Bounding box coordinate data
Content starts
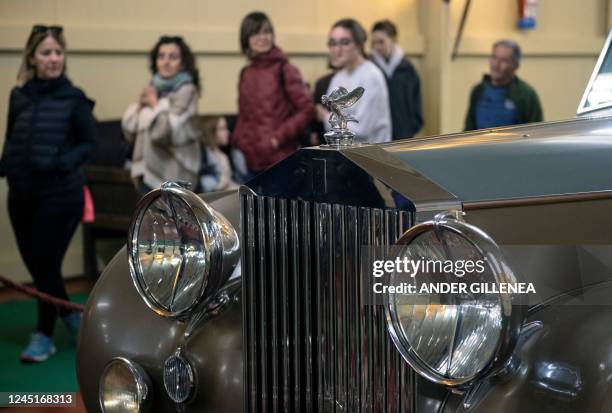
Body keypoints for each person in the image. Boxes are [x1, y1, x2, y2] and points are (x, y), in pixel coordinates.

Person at [0, 25, 96, 362]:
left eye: (58, 52)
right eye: (46, 52)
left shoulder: (74, 98)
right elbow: (12, 138)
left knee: (44, 266)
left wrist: (60, 163)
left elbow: (89, 143)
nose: (54, 58)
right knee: (43, 269)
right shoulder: (19, 96)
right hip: (21, 195)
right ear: (32, 57)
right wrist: (5, 165)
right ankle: (71, 316)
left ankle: (43, 336)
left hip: (60, 195)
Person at [232, 11, 315, 176]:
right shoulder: (246, 72)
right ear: (246, 38)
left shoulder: (285, 69)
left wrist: (277, 138)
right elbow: (244, 114)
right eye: (256, 33)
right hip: (250, 160)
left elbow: (307, 110)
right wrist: (238, 141)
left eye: (267, 32)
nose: (263, 37)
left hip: (280, 160)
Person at [122, 35, 201, 195]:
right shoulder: (153, 87)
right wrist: (139, 107)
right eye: (161, 56)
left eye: (173, 57)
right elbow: (130, 134)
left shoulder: (187, 91)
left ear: (183, 62)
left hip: (175, 175)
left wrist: (154, 104)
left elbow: (164, 133)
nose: (166, 62)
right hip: (147, 174)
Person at [319, 18, 391, 143]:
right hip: (344, 155)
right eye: (333, 43)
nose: (337, 49)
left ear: (359, 44)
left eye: (345, 42)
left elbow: (361, 129)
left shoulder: (371, 76)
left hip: (370, 157)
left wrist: (324, 117)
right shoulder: (337, 78)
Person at [464, 39, 543, 131]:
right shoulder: (478, 90)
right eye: (494, 57)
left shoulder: (526, 94)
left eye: (504, 60)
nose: (496, 65)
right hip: (480, 145)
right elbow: (468, 130)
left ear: (515, 66)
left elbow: (537, 132)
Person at [370, 19, 423, 140]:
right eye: (373, 43)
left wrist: (412, 126)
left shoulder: (407, 69)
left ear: (393, 39)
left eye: (381, 42)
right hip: (376, 136)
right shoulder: (370, 68)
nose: (376, 47)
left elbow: (416, 101)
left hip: (403, 135)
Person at [196, 116, 239, 192]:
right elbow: (205, 186)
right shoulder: (204, 157)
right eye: (222, 129)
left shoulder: (223, 155)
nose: (227, 132)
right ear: (211, 131)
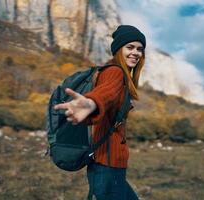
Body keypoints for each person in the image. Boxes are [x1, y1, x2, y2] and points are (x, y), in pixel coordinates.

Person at [54, 25, 146, 200]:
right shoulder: (115, 72)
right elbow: (105, 93)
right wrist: (91, 103)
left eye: (140, 49)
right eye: (130, 47)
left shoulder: (117, 74)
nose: (136, 53)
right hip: (107, 164)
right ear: (119, 49)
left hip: (108, 164)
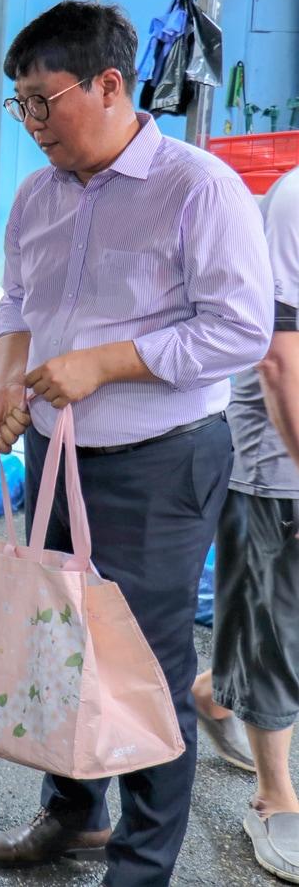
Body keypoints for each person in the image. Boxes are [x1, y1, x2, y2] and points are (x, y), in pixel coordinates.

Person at [0, 1, 272, 886]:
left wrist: (107, 362)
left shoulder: (198, 187)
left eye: (43, 101)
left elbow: (240, 331)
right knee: (60, 642)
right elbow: (19, 303)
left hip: (159, 460)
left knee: (143, 666)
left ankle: (142, 864)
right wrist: (5, 378)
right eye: (18, 104)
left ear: (111, 84)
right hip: (55, 452)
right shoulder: (38, 193)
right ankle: (72, 811)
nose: (31, 124)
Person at [190, 165, 299, 883]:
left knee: (266, 616)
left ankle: (214, 692)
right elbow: (279, 360)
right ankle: (274, 797)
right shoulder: (294, 202)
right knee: (278, 629)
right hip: (279, 459)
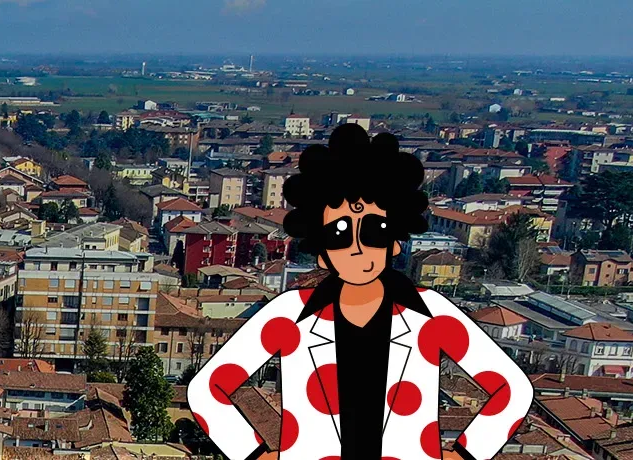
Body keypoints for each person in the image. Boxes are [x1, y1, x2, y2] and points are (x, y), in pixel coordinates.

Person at [185, 124, 531, 460]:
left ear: (394, 242)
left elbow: (512, 389)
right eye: (339, 234)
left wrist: (467, 453)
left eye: (374, 230)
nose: (357, 247)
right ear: (322, 252)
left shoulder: (431, 314)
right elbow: (207, 390)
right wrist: (254, 454)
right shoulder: (289, 315)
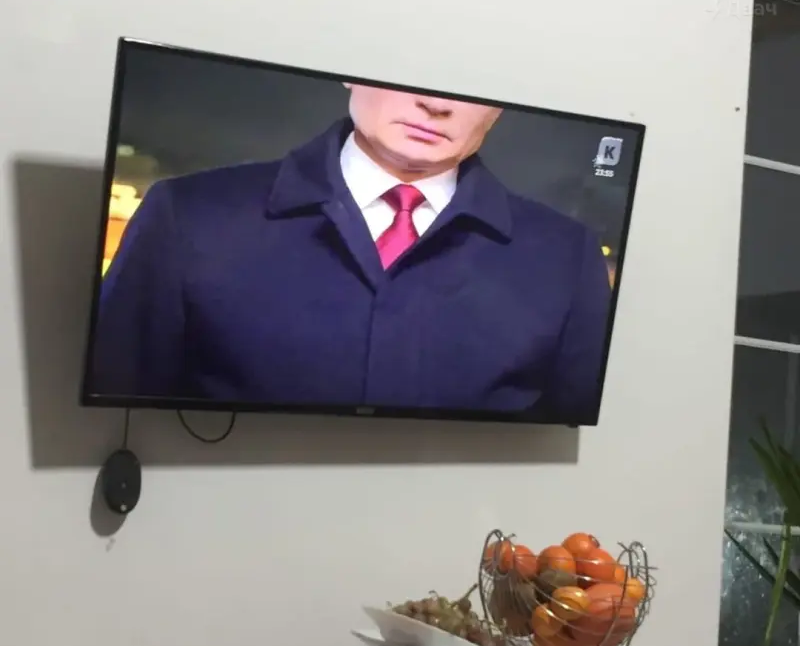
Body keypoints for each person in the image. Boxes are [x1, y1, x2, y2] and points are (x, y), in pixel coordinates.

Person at [88, 84, 611, 423]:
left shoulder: (566, 256)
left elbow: (567, 444)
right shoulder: (190, 213)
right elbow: (113, 410)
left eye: (474, 88)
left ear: (499, 107)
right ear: (350, 73)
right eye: (409, 74)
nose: (436, 103)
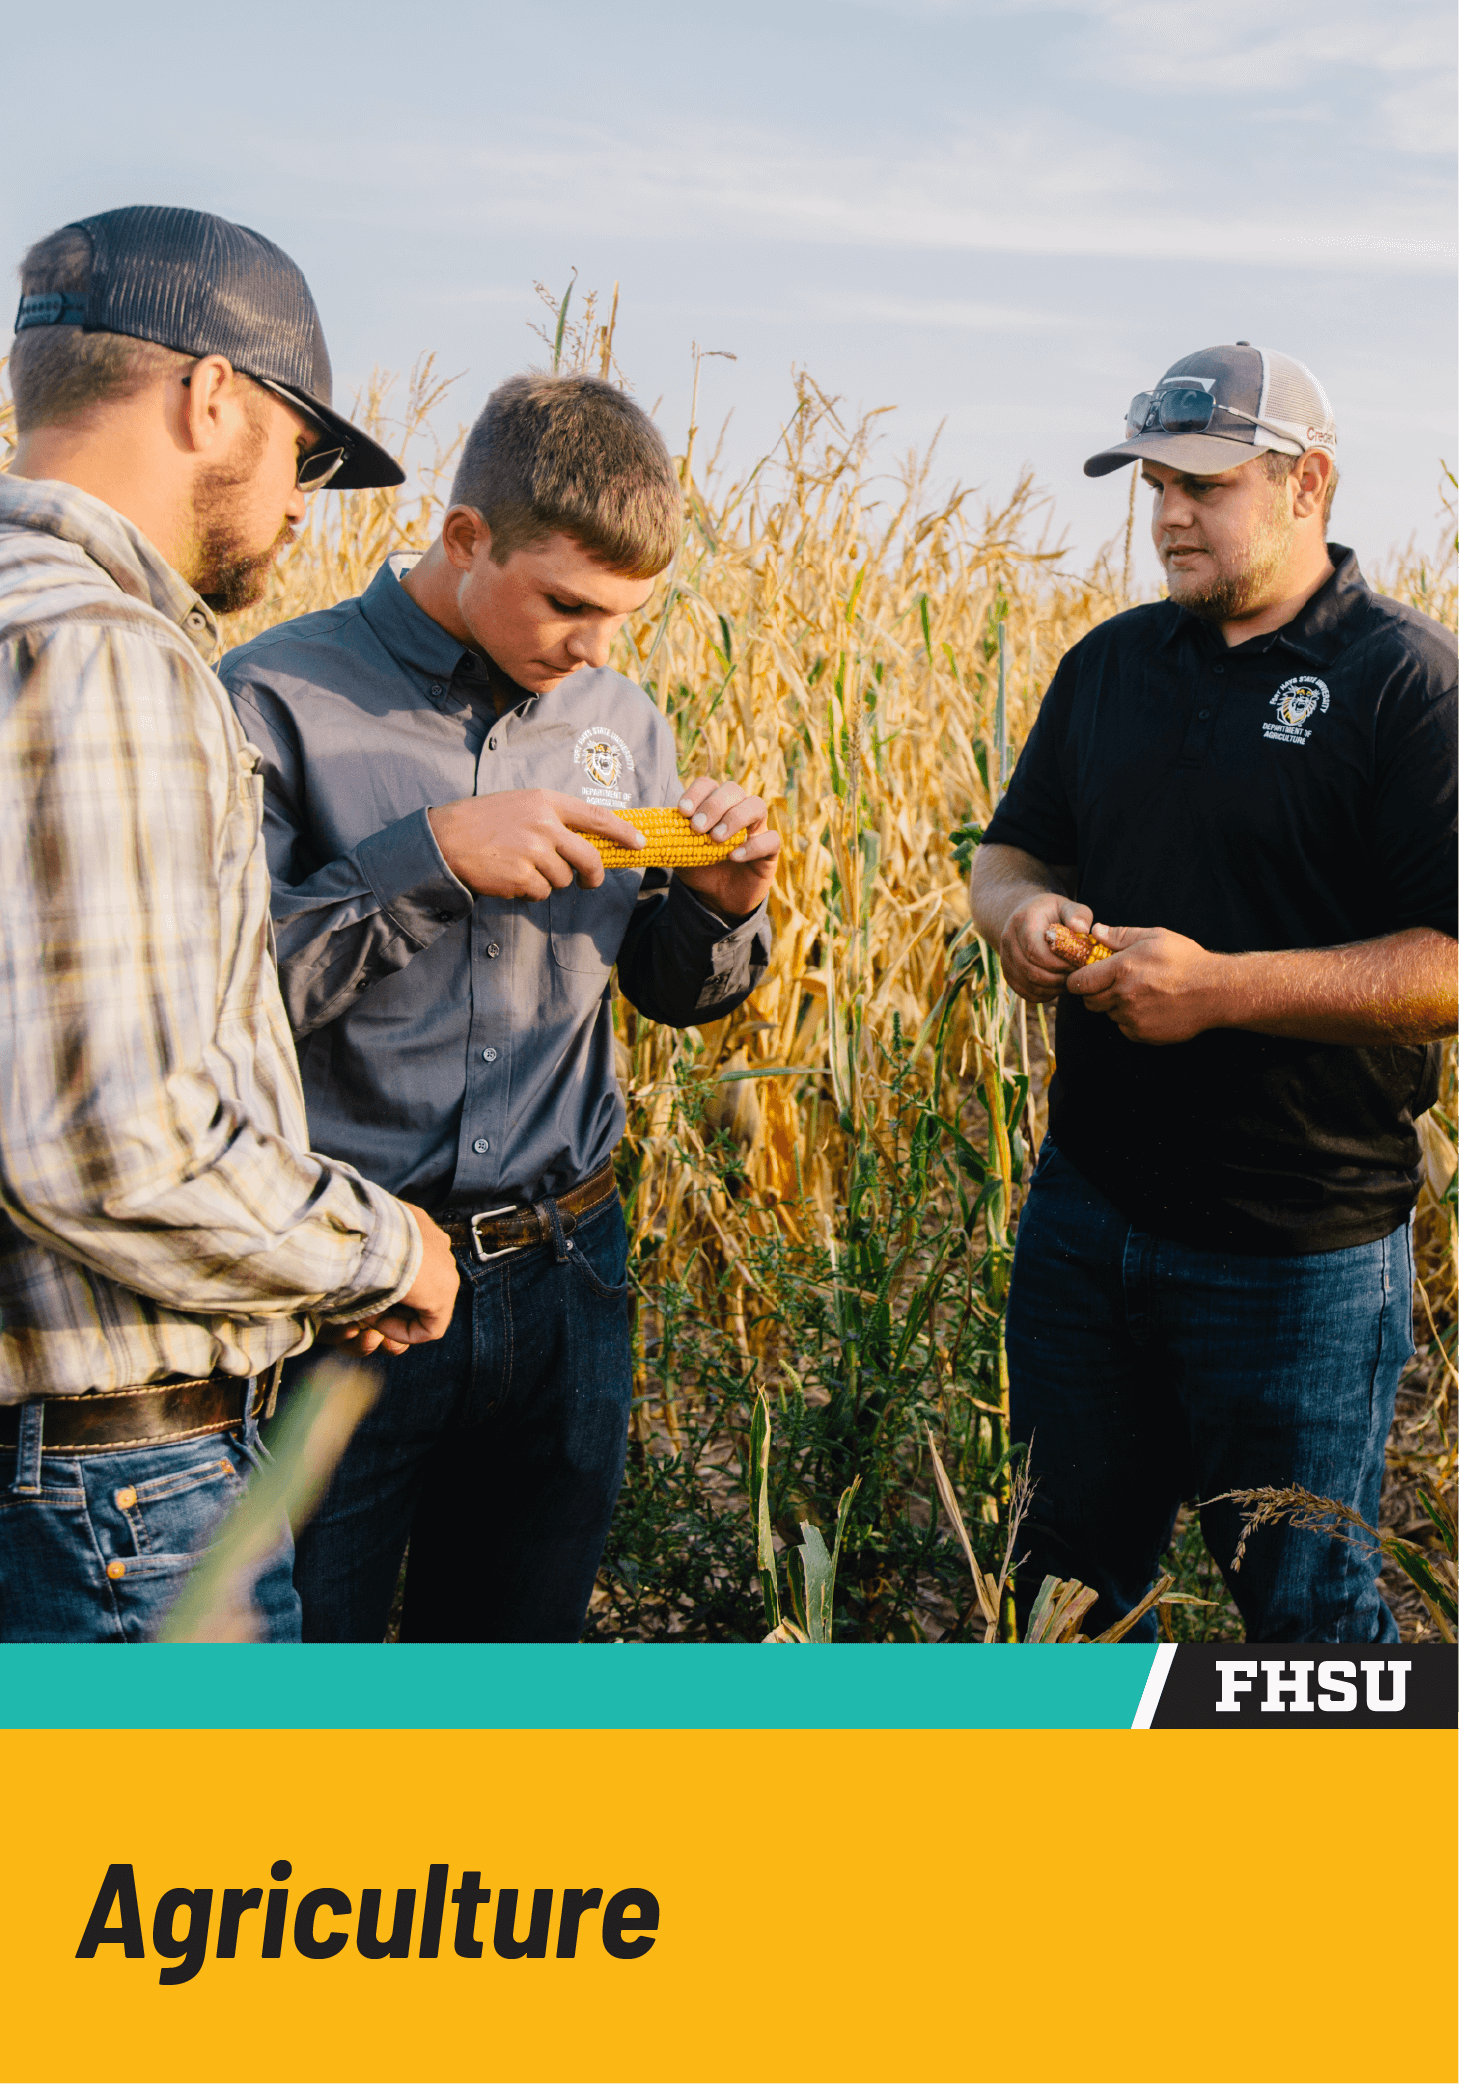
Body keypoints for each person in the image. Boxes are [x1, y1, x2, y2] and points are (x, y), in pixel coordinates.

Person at [221, 370, 778, 1643]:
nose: (594, 648)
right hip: (349, 1289)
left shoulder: (618, 718)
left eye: (623, 615)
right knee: (317, 1676)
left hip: (570, 1277)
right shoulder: (271, 698)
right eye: (568, 604)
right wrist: (429, 859)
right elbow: (215, 1002)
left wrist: (718, 905)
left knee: (516, 1671)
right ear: (465, 537)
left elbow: (660, 986)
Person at [0, 206, 459, 1644]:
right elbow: (102, 1143)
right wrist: (383, 1252)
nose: (305, 501)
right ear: (211, 396)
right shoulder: (99, 657)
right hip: (107, 1493)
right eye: (304, 451)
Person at [970, 342, 1457, 1643]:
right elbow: (1008, 851)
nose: (1168, 514)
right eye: (1151, 486)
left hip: (1295, 1253)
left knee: (1306, 1624)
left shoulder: (1404, 687)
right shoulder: (1110, 667)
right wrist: (1021, 914)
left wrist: (1221, 991)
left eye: (1202, 484)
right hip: (1087, 1221)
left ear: (1307, 486)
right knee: (1052, 1592)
Content ends
### Exercise prompt:
Print each record exactly as it stands, leaving the images out.

### Your response:
Body keypoints for each person in the image. Boxes are [x1, y1, x2, y2] and points are (x, y), in pixel coordinates.

Person at [0, 25, 96, 362]:
left eye: (58, 52)
right eye: (46, 52)
left shoulder: (74, 98)
right elbow: (12, 138)
left knee: (44, 266)
left wrist: (60, 163)
left elbow: (89, 143)
nose: (54, 58)
right knee: (43, 269)
right shoulder: (19, 96)
right hip: (21, 195)
right ear: (32, 57)
right wrist: (5, 165)
right ankle: (71, 316)
left ankle: (43, 336)
left hip: (60, 195)
Person at [232, 11, 315, 176]:
right shoulder: (246, 72)
right ear: (246, 38)
left shoulder: (285, 69)
left wrist: (277, 138)
right elbow: (244, 114)
right eye: (256, 33)
right hip: (250, 160)
left elbow: (307, 110)
right wrist: (238, 141)
left eye: (267, 32)
nose: (263, 37)
left hip: (280, 160)
Person at [122, 35, 201, 195]:
right shoulder: (153, 87)
right wrist: (139, 107)
right eye: (161, 56)
left eye: (173, 57)
right elbow: (130, 134)
left shoulder: (187, 91)
left ear: (183, 62)
left hip: (175, 175)
left wrist: (154, 104)
left elbow: (164, 133)
nose: (166, 62)
right hip: (147, 174)
Person at [319, 18, 391, 143]:
right hip: (344, 155)
right eye: (333, 43)
nose: (337, 49)
left ear: (359, 44)
left eye: (345, 42)
left elbow: (361, 129)
left shoulder: (371, 76)
left hip: (370, 157)
left wrist: (324, 117)
right shoulder: (337, 78)
Person at [464, 39, 543, 131]:
right shoulder: (478, 90)
right eye: (494, 57)
left shoulder: (526, 94)
left eye: (504, 60)
nose: (496, 65)
right hip: (480, 145)
right elbow: (468, 130)
left ear: (515, 66)
left elbow: (537, 132)
Person at [370, 19, 423, 140]:
right eye: (373, 43)
left wrist: (412, 126)
left shoulder: (407, 69)
left ear: (393, 39)
left eye: (381, 42)
right hip: (376, 136)
right shoulder: (370, 68)
nose: (376, 47)
left elbow: (416, 101)
left hip: (403, 135)
Person at [196, 116, 239, 192]:
right elbow: (205, 186)
right shoulder: (204, 157)
right eye: (222, 129)
left shoulder: (223, 155)
nose: (227, 132)
right ear: (211, 131)
Body keypoints for each person in the image. Boxes are [x1, y1, x2, y2] and points are (x, y), in pixel coordinates.

Person at [54, 25, 146, 200]:
right shoulder: (115, 72)
right elbow: (105, 93)
right wrist: (91, 103)
left eye: (140, 49)
right eye: (130, 47)
left shoulder: (117, 74)
nose: (136, 53)
right hip: (107, 164)
right ear: (119, 49)
left hip: (108, 164)
Body keypoints for each person in the image. Boxes are [x1, y1, x2, y2] and points are (x, y), in pixel coordinates.

Person at [0, 1, 272, 886]:
left wrist: (107, 362)
left shoulder: (198, 187)
left eye: (43, 101)
left elbow: (240, 331)
right knee: (60, 642)
right elbow: (19, 303)
left hip: (159, 460)
left knee: (143, 666)
left ankle: (142, 864)
right wrist: (5, 378)
right eye: (18, 104)
left ear: (111, 84)
right hip: (55, 452)
right shoulder: (38, 193)
right ankle: (72, 811)
nose: (31, 124)
Person at [190, 165, 299, 883]:
left knee: (266, 616)
left ankle: (214, 692)
right elbow: (279, 360)
right ankle: (274, 797)
right shoulder: (294, 202)
right knee: (278, 629)
right hip: (279, 459)
Body keypoints for each person in the image. Boxes are [x1, y1, x2, y2] and points are (x, y), in pixel coordinates.

Person at [185, 124, 531, 460]:
left ear: (394, 242)
left elbow: (512, 389)
right eye: (339, 234)
left wrist: (467, 453)
left eye: (374, 230)
nose: (357, 247)
right ear: (322, 252)
left shoulder: (431, 314)
right elbow: (207, 390)
right wrist: (254, 454)
right shoulder: (289, 315)
Body keypoints for each person in the image. Boxes are [x1, y1, x2, y2] and points are (x, y), in pixel coordinates.

Person at [88, 84, 611, 423]:
left shoulder: (566, 256)
left elbow: (567, 444)
right shoulder: (190, 213)
right elbow: (113, 410)
left eye: (474, 88)
left ear: (499, 107)
right ear: (350, 73)
right eye: (409, 74)
nose: (436, 103)
Body keypoints for each person in the image. Boxes are [x1, y1, x2, y2] and points are (x, y), in pixel coordinates.

Person at [221, 370, 778, 1643]:
nose: (594, 648)
right hip: (349, 1289)
left shoulder: (618, 718)
left eye: (623, 615)
right knee: (317, 1676)
left hip: (570, 1277)
right shoulder: (271, 698)
right eye: (568, 604)
right wrist: (429, 859)
right elbow: (215, 1002)
left wrist: (718, 905)
left knee: (516, 1671)
right ear: (465, 537)
left elbow: (660, 986)
Person at [0, 206, 459, 1644]:
right elbow: (102, 1143)
right wrist: (383, 1252)
nose: (305, 501)
right ear: (211, 396)
right shoulder: (99, 657)
right hip: (107, 1493)
right eye: (304, 451)
Person at [970, 342, 1457, 1643]:
right elbow: (1008, 851)
nose: (1168, 514)
right eye: (1151, 486)
left hip: (1295, 1253)
left knee: (1306, 1624)
left shoulder: (1404, 687)
right shoulder: (1110, 667)
right wrist: (1021, 914)
left wrist: (1221, 991)
left eye: (1202, 484)
right hip: (1087, 1221)
left ear: (1307, 486)
right knee: (1052, 1592)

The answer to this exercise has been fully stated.